Violent video games linked to risky behaviors
After playing a violent video game, young men are more likely to think it’s OK to smoke marijuana and drink alcohol, raising the possibility that exposure to violent media could negatively affect health-related behavior.
“Parents have been told the message that violent video games and violent media in general can influence the likelihood that their kids will be aggressive,” Dr. Sonya S. Brady, now at the University of California, San Francisco, told Reuters Health. “What this study suggests is that they might increase any type of risk-taking behavior.”
Brady and her colleague Dr. Karen A. Matthews at the University of Pittsburgh also found that young men were more likely to see others’ attitudes toward them as hostile if they had just played a violent game.
“You’re kind of on the lookout for other people being rude to you,” Brady said.
Brady and Matthews had a group of 100 male undergraduates aged 18 to 21 play either Grand Theft Auto III or The Simpsons: Hit and Run. In the Simpsons game, players took the role of Homer Simpson and their task was to deliver daughter Lisa’s science project to school before it could be marked late. In Grand Theft Auto III, players took the role of a criminal, and were instructed by the Mafia to beat up a drug dealer with a baseball bat.
Playing the violent game boosted young men’s blood pressures, and appeared to have more of an effect on those who came from more violent homes or communities, the researchers report in the Archives of Pediatrics and Adolescent Medicine.
In this game, Brady noted, the depiction of the violent task is quite realistic. “When they strike the person with the bat then the person crumples to the ground and a pool of blood starts to expand slowly underneath the body,” she said. The more blows the player gives, the wider the pool of blood. For youth who had been previously exposed to real violence, Snyder added, the game may have seemed more real.
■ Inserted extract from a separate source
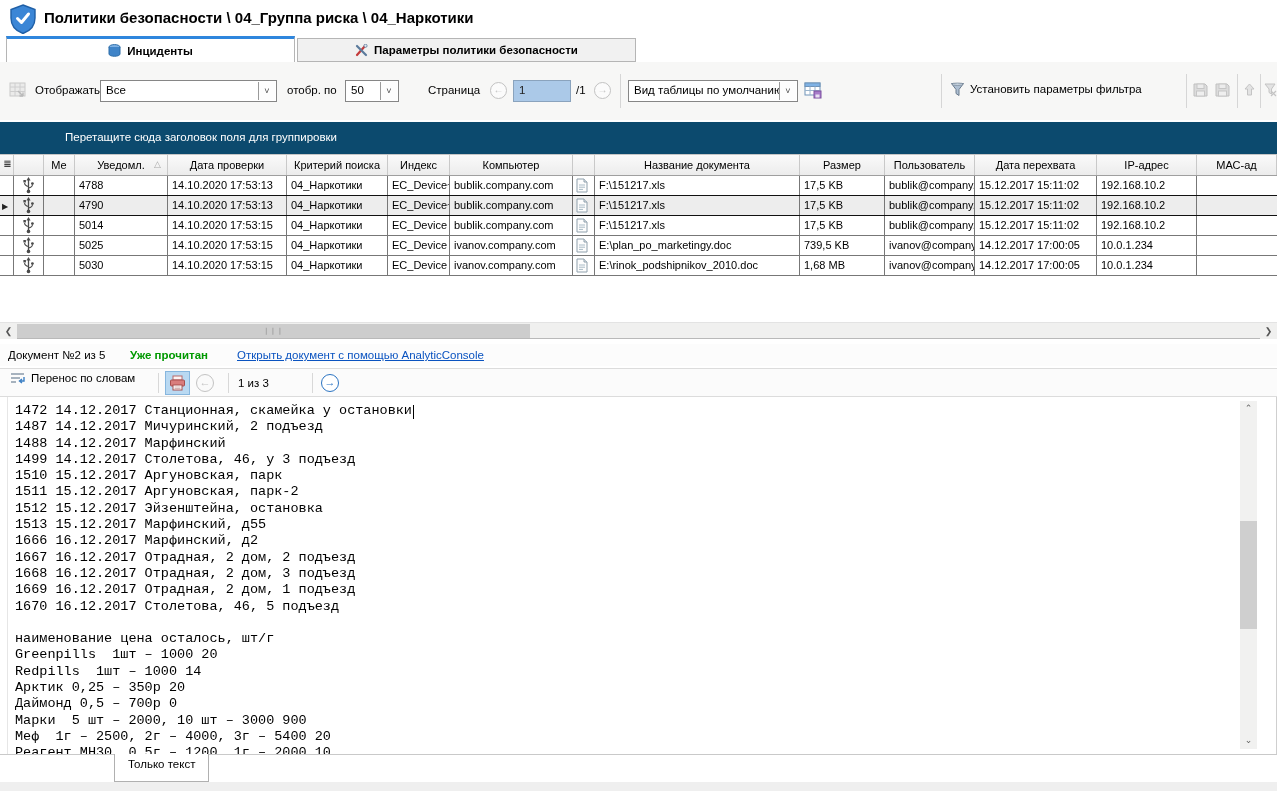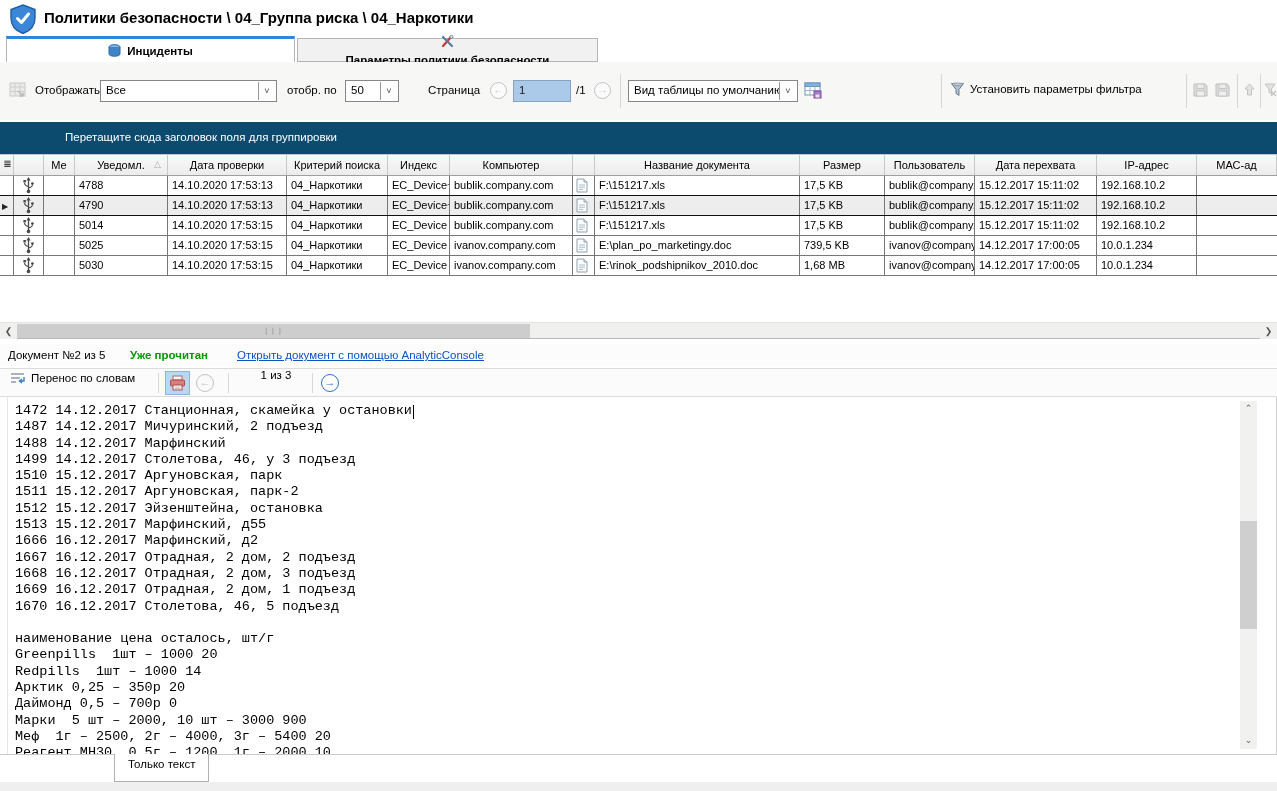"Параметры политики безопасности" .ttab2 { flex-direction: column -> none; width: 301px -> 339px }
Regardless of whether they grew up in a violent environment, the researchers found, young men who had played the violent game were less cooperative and more competitive in completing an assigned task with another person, compared to those who played the Simpsons game. They were also more likely to have permissive attitudes toward alcohol and marijuana use.
After playing the game, study participants watched a scenario in which a teacher told a class he suspects some students of cheating on a test, and that while he is very disappointed in those who have cheated he is proud of those who did well. The teacher then asks to see “Billy” after class. The study participants were told to imagine themselves as Billy, and asked how likely it was that the teacher was going to accuse them of cheating. Students who’d played Grand Theft Auto were more likely to think they’d be accused of cheating.
Brady urges parents to be aware of what sorts of video games their children are playing. And kids themselves, she adds, should understand that violent games can change the way they think.